Dikarenakan merasa tidak sopan untuk sekedar membalasnya dengan balasan chat, penulis memutuskan untuk menghadap Pak Adi, keesokan harinya.
Menghadap
Pada pesan chat sebelumnya, penulis juga menghadap ke Pak Adi.
Waktu itu penulis beralasan belum memiliki dana untuk melunasi hutang SPP. Sedangkan pada kali kedua ini, penulis lebih memilih untuk melepasnya.
Melepas yang dimaksud disini, karena penulis tidak mau dipermasalahkan, masalah pemberkasan dan urusan birokrasi.
Sebab, memang semenjak dulu penulis merasa malas jika harus dimarah-marahi oleh petugas administrasi, baik itu dari kampus atau instansi pemerintah di luar kampus lainnya, yang nyatanya dulu penulis pernah menjadi bagian dari mereka.
"Mungkin hanya di Indonesia, petugas punya hak memarahi rakyat yang seharusnya dilayaninya" pikir penulis.
Daripada bermusuhan dengan mereka, lebih baik penulis untuk mundur. Toh kesalahan sebenarnya dari penulis sendiri, kenapa dari dulu tidak segera menebusnya.
Istri
Istri penulis, yang penulis sengaja ajak menghadap, setelah mendengar saran dari Pak Adi, mencoba menanyakan langsung ke pihak akademik.
Sebelum menghadap, istri penulis bersikeras untuk menebus dengan uang tabungannya.
Tetapi sekembali dari akademik, dia langsung putus semangat. Merasa seperti akan dilempar-lempar, dari satu petugas ke petugas lain.
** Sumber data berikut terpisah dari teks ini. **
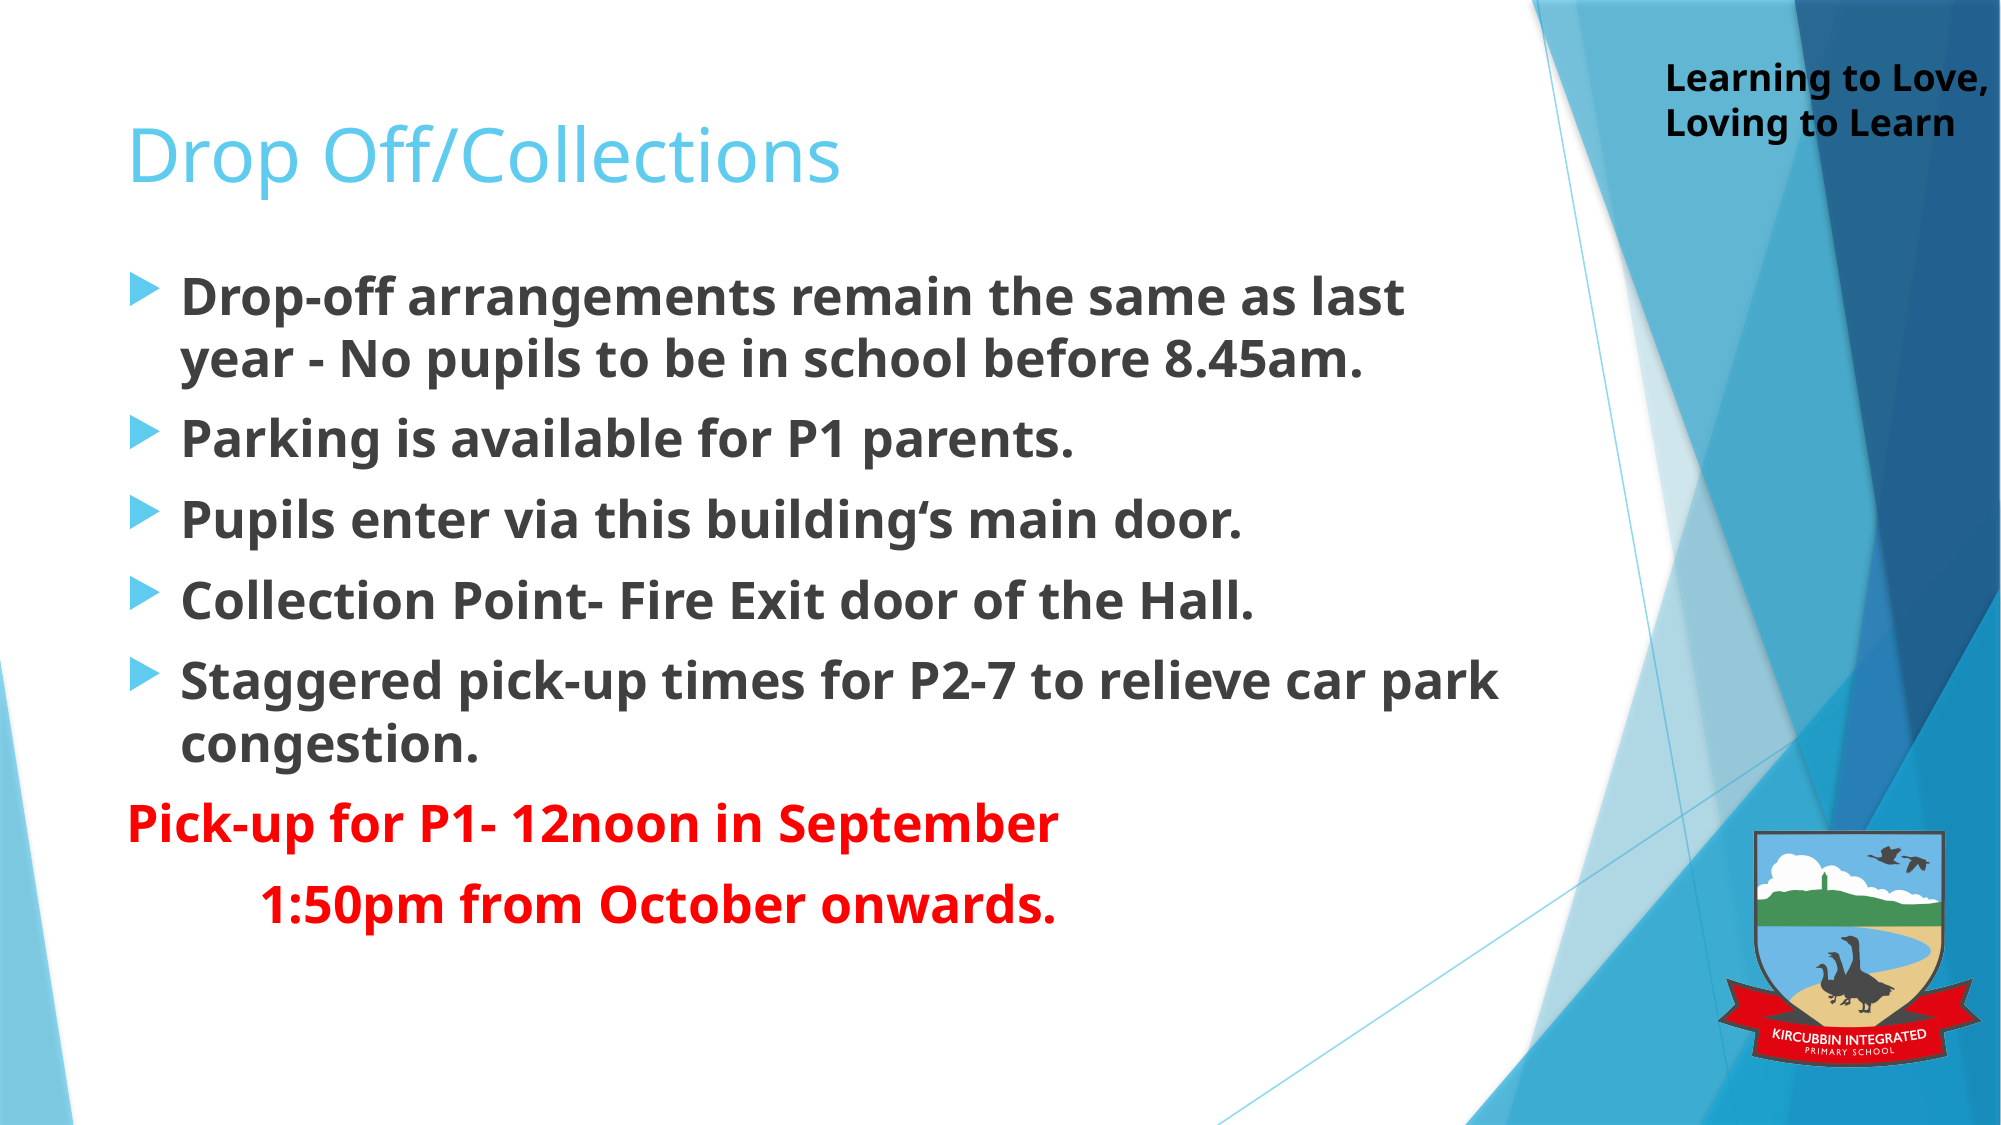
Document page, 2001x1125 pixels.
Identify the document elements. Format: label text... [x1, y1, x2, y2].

picture [1673, 773, 2000, 1125]
title Drop Off/Collections [111, 99, 1522, 255]
list Drop-off arrangements remain the same as last year - No pupils to be in school before 8.45am. Parking is available for P1 parents. Pupils enter via this building‘s main door. Collection Point- Fire Exit door of the Hall. Staggered pick-up times for P2-7 to relieve car park congestion. Pick-up for P1- 12noon in September 1:50pm from October onwards. [111, 255, 1522, 950]
text_box Learning to Love, Loving to Learn [1650, 46, 2000, 152]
Nyatanya, istri penulis telah berpengalaman sebelumnya mengurus ijazahnya sendiri. Yaitu ketika dia akan berangkat ke NCU Taiwan.
Sehingga setelah 10 tahun seperti tidak ada perubahan cara kerja mereka (petugas administrasi), istri penulis ikut mundur.
Azam
Meskipun Pak Adi menasehati penulis untuk tetap mengambilnya, penulis dan istri tetap enggan untuk memperjuangkannya.
Meski dalam kenyataannya, penulis telah bekerja selama 10 tahun tidak pernah melamar atau mengunakan ijazah.
Penulis yakin, jika tanpa ijazah sekalipun, dengan Computational Lab yang telah penulis bangun, penulis akan dapat berwiraswasta tanpa ijazah dan berpenghasilan lebih bersih (halal).
Penulis telah mengetahui bagaimana orang-orang berijazah mengambil proyek hanya untuk keuntungan pribadi mereka. Terutama di akhir tahun.
Bersama tulisan ini, penulis berazam untuk tetap melunasi hutang SPP penulis suatu hari nanti. Dan jika setelah itu ijazah penulis "Dikasihkan ya syukur, jika tidak, ya sudahlah" penulis rela melepasnya.
Dan penulis banyak mengucapkan banyak terima kasih, kepada Pak Adi, Pak Rouf, Pak Sugeng, Pak Naba, Pak Unggul, Pak Agus Prasmono, Pak Gancang, dan semua dosen-dosen penulis yang telah membantu penulis dan istri, baik secara langsung ataupun tidak langsung. "Dari Bapak-bapak semua, penulis telah belajar hidup dan mengerti bahwa ilmu lebih penting". Dan penulis yakin jika ijazah bukan segalanya.